If your Certificate is about to expire, you need to generate a new one.
The procedure is somewhat dependent on whether you are using a CA or not.
Regenerate SSL-Certificate with CA
Creating a CSR
In this case you need to generate a new CSR
(Certificate Signing Request) for the CA to sign.
If you want to keep all your configurations the same, you can use the existing Certificate as configuration and reuse your private key.
If you want to change your configuration, you can either reuse you private key or generate a new one as well.
Reuse old Certificate
If you still have your old certificate and private key, you can use them to create an new csr with identical configuration.

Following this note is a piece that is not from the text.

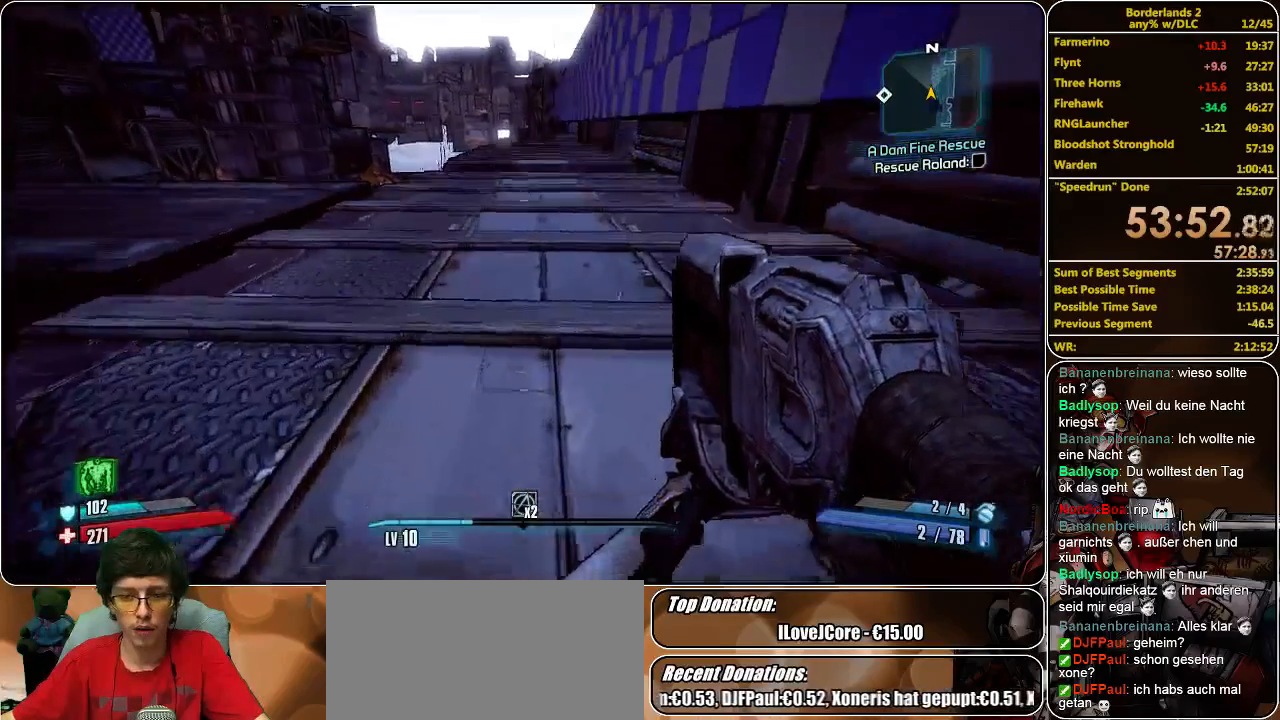
{"keys": ["shift", "space", "w"], "mouse": [], "events": [[467, "space", "down"]]}
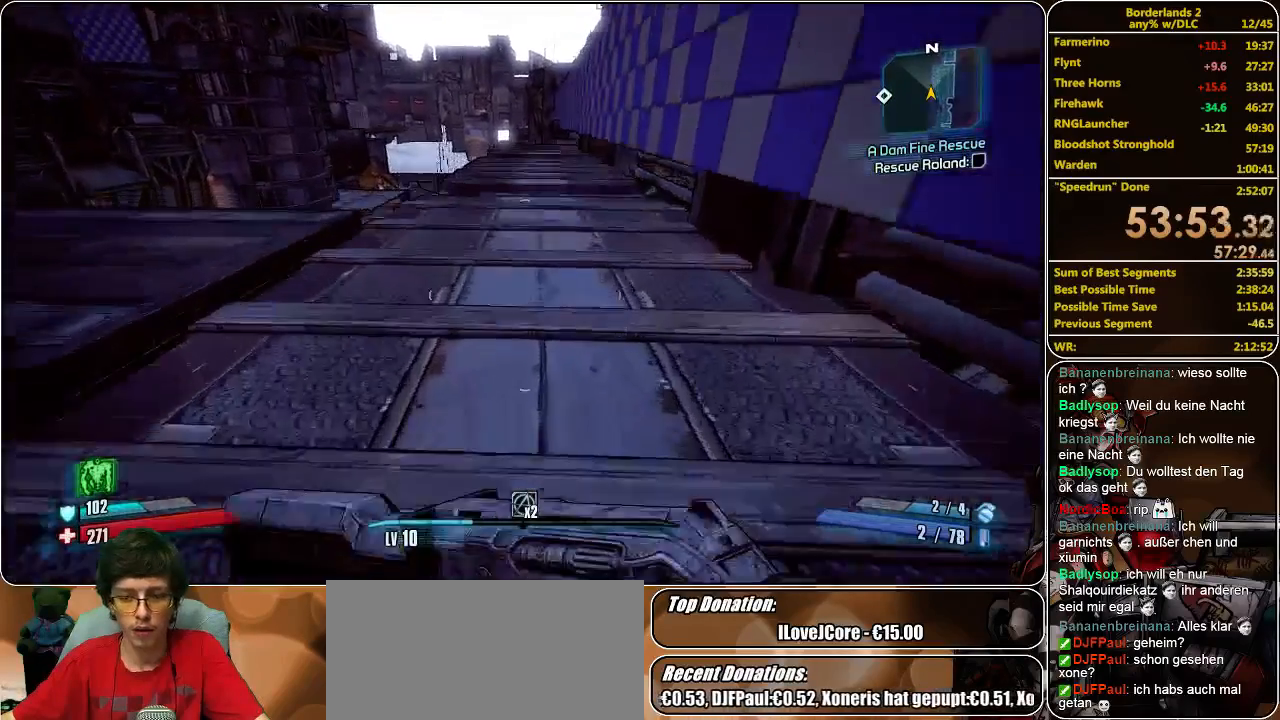
{"keys": ["s"], "mouse": [], "events": [[100, "space", "up"], [333, "a", "down"], [367, "a", "up"], [400, "w", "up"], [433, "shift", "up"], [500, "s", "down"]]}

$ openssl x509 -in domain.crt -signkey domain.key -x509toreq -out domain.csr
This will take the configuration form your old certificate domain.crt
, sign it with your old private key domain.key
and outputs your new signing request domain.csr
.
Reusing your Private Key with new Configuration
$ openssl req -key domain.key -new -out domain.csr
This will use your existing private key domain.key
to output your CSR domain.csr
.
Creating a new Private Key
$ openssl req -newkey rsa:2048 -keyout domain.key -out domain.csr
This will output your new private key domain.key
and your CSR domain.csr
.
Signing the CSR
This can only be done if you have full control over your CA. Otherwise you will send the CSR to an administrator.
$ openssl x509 -req -CA rootCA.crt -CAkey rootCA.key -in domain.csr -out domain.crt -days 365 -CAcreateserial -extfile domain.ext
Generate new SSL-Certificate without a CA
If you don’t have a CA and just want to self-sign your certificate do it like this.
$ openssl req -newkey rsa:2048 -nodes -keyout domain.key -x509 -days 365 -out domain.crt
This will create a new private key and a certificate.